There’s a lengthy history of right-wingers using government subpoena powers to leak this kind of delicate information to anti-choice activists. Bill O’Reilly, for instance, oh-so-mysteriously got ahold of private medical files for patients of Dr. George Tiller, after an anti-choice prosecutor in Kansas subpoenaed those records. In the past year, Rep. Marsha Blackburn (R-Tennessee) keeps “accidentally” leaking names and identifying details of doctors and researchers, acquired by subpoena, to anti-choice fanatics.
Considering the lengthy history of anti-choice violence against medical providers, this kind of behavior is deeply worrisome.

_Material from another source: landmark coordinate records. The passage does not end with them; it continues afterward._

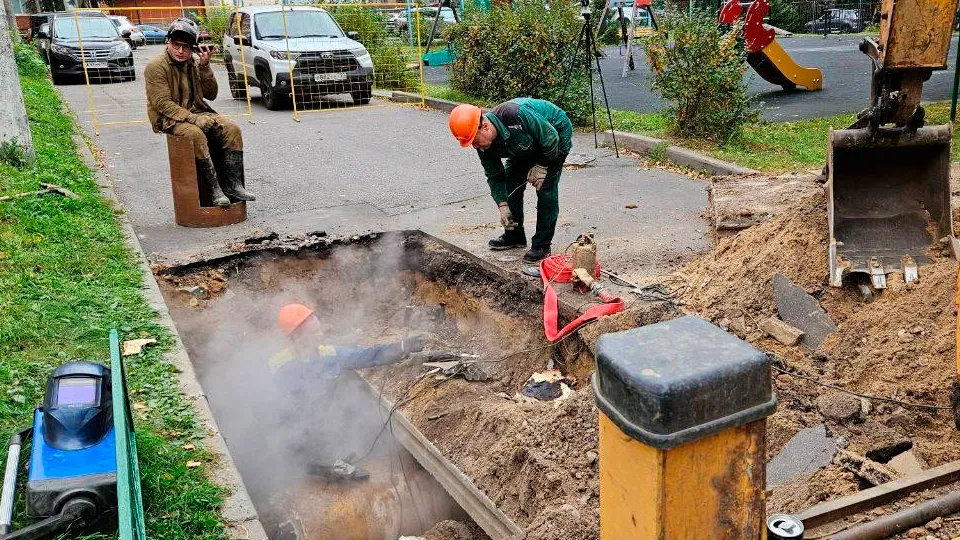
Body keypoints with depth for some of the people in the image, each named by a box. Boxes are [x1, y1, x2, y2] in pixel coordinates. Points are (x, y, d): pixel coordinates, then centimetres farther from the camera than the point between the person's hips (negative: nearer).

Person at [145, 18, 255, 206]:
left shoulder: (193, 64, 12)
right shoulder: (156, 66, -9)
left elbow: (211, 94, 10)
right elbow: (163, 104, -17)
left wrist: (205, 67, -4)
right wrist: (192, 118, -26)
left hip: (197, 113, 6)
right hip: (169, 119, -6)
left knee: (232, 129, -16)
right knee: (196, 135, -36)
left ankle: (233, 184, -18)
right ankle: (214, 189, -32)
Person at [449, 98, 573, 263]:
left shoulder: (515, 115, -42)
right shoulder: (484, 144, -19)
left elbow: (551, 138, -30)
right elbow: (494, 176, -8)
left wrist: (541, 166, -22)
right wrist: (502, 205, -16)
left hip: (557, 132, -7)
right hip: (527, 146, 7)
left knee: (546, 188, -15)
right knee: (512, 183, 4)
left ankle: (542, 245, -8)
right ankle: (514, 235, 20)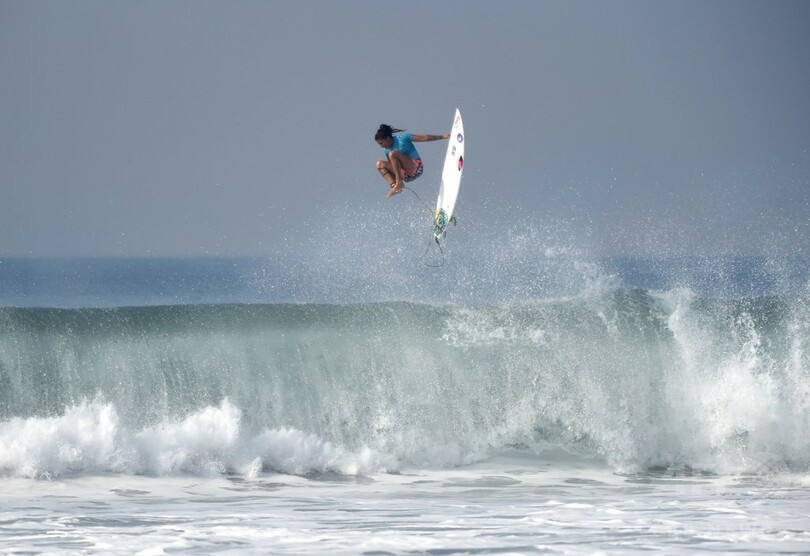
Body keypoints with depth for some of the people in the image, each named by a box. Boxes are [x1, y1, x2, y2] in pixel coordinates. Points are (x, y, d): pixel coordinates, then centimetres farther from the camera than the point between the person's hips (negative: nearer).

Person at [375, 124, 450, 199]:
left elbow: (424, 138, -6)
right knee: (380, 164, -6)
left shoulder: (402, 138, -6)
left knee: (392, 154, -25)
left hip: (415, 168, -7)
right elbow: (393, 166, 15)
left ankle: (399, 183, -29)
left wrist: (442, 137, -7)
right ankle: (394, 186, -20)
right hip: (406, 175, 7)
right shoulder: (387, 150, 10)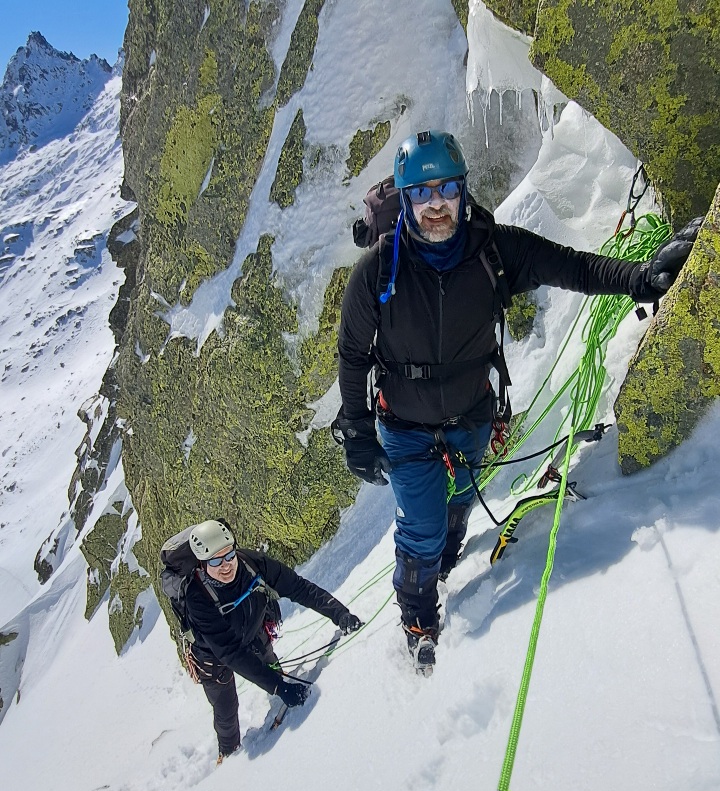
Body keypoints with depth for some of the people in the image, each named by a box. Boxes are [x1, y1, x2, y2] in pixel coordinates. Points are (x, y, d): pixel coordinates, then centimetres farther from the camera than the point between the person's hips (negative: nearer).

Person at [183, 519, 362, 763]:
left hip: (254, 637, 3)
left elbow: (298, 587, -25)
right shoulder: (198, 599, -40)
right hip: (217, 658, -2)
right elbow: (231, 653, -40)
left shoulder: (251, 562, -32)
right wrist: (279, 687, -44)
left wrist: (339, 613, -33)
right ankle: (229, 752, 47)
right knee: (226, 713, 16)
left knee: (271, 667, 27)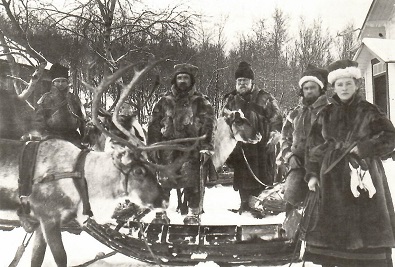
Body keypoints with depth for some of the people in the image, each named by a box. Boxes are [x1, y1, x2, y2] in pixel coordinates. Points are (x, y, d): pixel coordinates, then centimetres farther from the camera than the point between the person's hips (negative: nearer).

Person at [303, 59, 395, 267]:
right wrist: (312, 174, 4)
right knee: (329, 230, 6)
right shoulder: (326, 115, 9)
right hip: (333, 180, 2)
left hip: (363, 176, -2)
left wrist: (362, 148, -14)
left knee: (368, 230, 0)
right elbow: (313, 146, 10)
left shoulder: (369, 112, 2)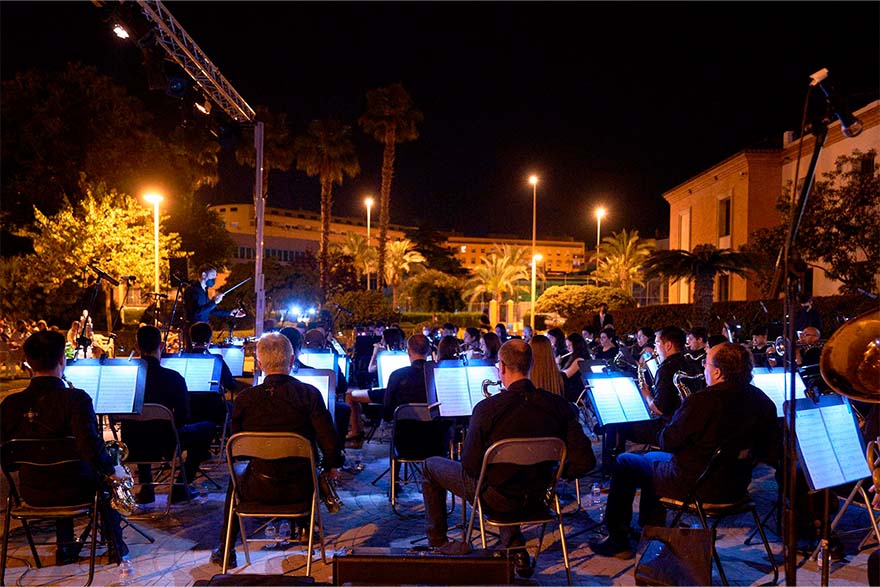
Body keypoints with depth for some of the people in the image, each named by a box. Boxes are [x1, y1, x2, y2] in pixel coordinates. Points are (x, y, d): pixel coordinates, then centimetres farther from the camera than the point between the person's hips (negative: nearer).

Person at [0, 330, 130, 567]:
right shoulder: (76, 399, -23)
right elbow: (90, 447, -32)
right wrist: (113, 470, -15)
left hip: (31, 494, 4)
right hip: (74, 490, -4)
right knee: (108, 480, 29)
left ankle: (65, 547, 40)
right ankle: (116, 548, 29)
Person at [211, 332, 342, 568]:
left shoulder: (244, 399, -10)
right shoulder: (309, 394, -14)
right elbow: (328, 439, -14)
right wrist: (331, 467, 6)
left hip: (259, 489, 0)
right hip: (300, 489, 0)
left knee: (235, 483, 34)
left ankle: (225, 550, 40)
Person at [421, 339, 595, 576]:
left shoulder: (487, 408, -24)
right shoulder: (558, 406, -12)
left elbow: (470, 465, -18)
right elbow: (585, 461, -12)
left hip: (495, 497, -4)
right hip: (535, 496, 5)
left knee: (431, 466, 19)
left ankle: (438, 545, 28)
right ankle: (517, 550, 31)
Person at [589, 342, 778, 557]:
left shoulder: (702, 402, -27)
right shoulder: (761, 400, -6)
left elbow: (667, 443, -16)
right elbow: (770, 455, 6)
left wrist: (677, 418, 3)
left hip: (694, 486, -8)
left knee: (624, 463, 12)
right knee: (651, 457, 29)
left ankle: (617, 540, 20)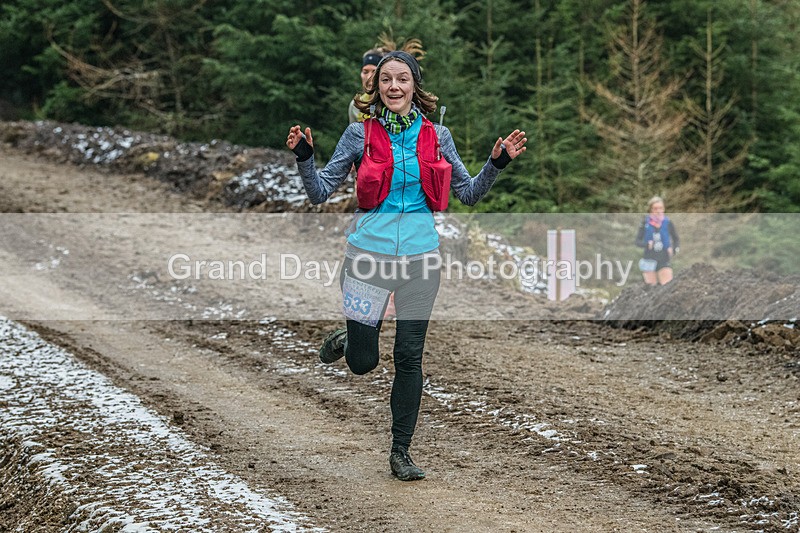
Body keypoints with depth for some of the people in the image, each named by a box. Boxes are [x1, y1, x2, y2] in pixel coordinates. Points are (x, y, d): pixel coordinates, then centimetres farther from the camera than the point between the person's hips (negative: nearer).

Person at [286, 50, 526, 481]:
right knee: (362, 362, 3)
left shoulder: (436, 136, 4)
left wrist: (497, 163, -2)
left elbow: (468, 193, 12)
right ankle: (344, 340, 41)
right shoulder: (360, 134, -2)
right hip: (369, 253, -1)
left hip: (420, 255, 2)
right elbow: (320, 192, -1)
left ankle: (400, 452, 16)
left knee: (409, 358, 3)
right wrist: (304, 156, -17)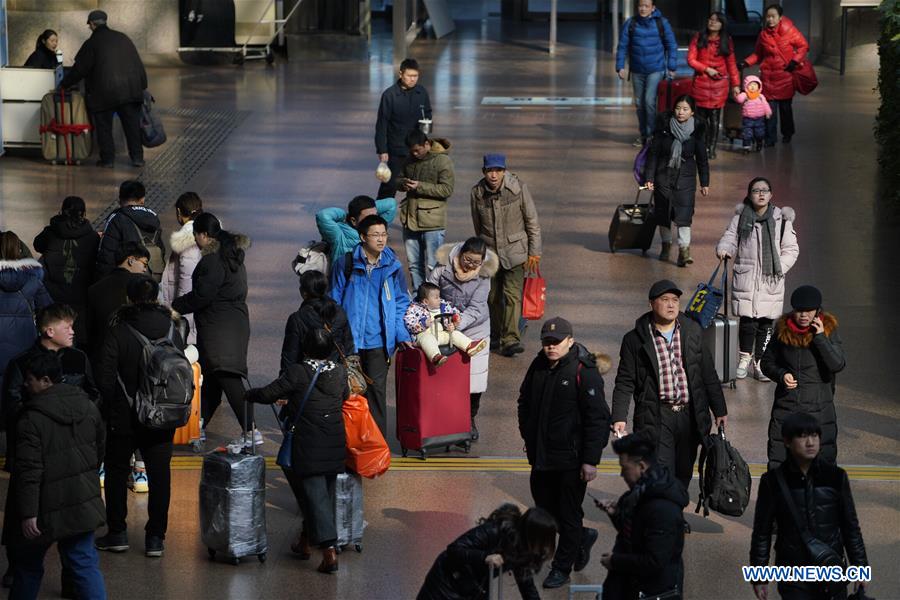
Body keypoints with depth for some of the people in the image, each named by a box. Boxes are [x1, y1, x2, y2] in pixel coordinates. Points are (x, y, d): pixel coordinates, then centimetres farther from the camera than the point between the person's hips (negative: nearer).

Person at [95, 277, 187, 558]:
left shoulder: (119, 333, -13)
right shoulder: (173, 331, -3)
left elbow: (105, 378, -13)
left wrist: (109, 409, -1)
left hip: (124, 419, -2)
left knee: (117, 472, 14)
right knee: (159, 475, 9)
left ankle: (116, 533, 16)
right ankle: (155, 537, 10)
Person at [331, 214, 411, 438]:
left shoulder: (393, 267, 2)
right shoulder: (346, 264, -3)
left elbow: (401, 303, 8)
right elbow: (334, 300, 3)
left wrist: (402, 335, -3)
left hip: (378, 342, 0)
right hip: (349, 340, 0)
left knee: (377, 390, 0)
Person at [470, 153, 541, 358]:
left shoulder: (518, 188, -12)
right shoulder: (477, 193, -5)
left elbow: (532, 222, -4)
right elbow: (477, 226, 9)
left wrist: (534, 252, -4)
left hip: (514, 250, -3)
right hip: (489, 251, 3)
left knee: (512, 295, -12)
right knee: (492, 296, 10)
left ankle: (510, 340, -16)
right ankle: (495, 336, 27)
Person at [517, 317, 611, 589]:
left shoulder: (585, 372, -16)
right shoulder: (538, 367, 5)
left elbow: (597, 419, -16)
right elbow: (525, 404, 22)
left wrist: (591, 460, -18)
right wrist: (528, 438, 16)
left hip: (571, 459, -7)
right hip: (540, 456, 7)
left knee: (569, 514, 4)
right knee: (545, 510, 16)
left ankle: (562, 567, 18)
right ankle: (582, 537, 40)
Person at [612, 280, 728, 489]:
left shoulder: (692, 332, 8)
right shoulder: (635, 340, -1)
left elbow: (708, 375, 14)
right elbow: (625, 383, 0)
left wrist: (720, 410, 13)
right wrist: (619, 418, -11)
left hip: (690, 416, 4)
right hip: (656, 418, -4)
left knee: (683, 475, 10)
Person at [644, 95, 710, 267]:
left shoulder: (697, 130, -3)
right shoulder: (664, 127, -7)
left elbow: (702, 158, 5)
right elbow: (653, 153, -2)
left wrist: (704, 183, 7)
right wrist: (649, 178, -5)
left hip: (686, 177, -1)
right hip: (664, 176, 1)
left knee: (684, 214, -11)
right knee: (663, 213, 10)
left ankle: (684, 250, -13)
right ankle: (666, 245, 29)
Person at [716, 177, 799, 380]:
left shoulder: (781, 219, 3)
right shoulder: (741, 217, 5)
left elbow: (791, 249, 5)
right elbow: (730, 238, 7)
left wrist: (780, 268, -8)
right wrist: (723, 249, -15)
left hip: (771, 280, 0)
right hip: (745, 278, 0)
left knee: (766, 324, 2)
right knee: (747, 322, -3)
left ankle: (759, 362, 15)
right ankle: (745, 358, 18)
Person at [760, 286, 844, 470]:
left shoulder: (828, 330, -4)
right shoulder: (783, 330, 2)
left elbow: (838, 365, -16)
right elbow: (766, 362, 12)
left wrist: (820, 338, -20)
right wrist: (781, 375, -7)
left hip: (819, 408, -2)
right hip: (786, 406, 2)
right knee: (778, 464, 2)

But it also shows the depths of desperation of the anti-choice movement. More data collection will just prove how safe abortion is, and funerals for embryos just remind everyone what kind of sick fantasy lives anti-choice activists have. The alternative of just letting women have sex lives without punishment or harassment is, apparently, more than they can bear. So the attempts to inject some degree of fear or shame into the lives of women who abort (or even just miscarry) get more baroque every round.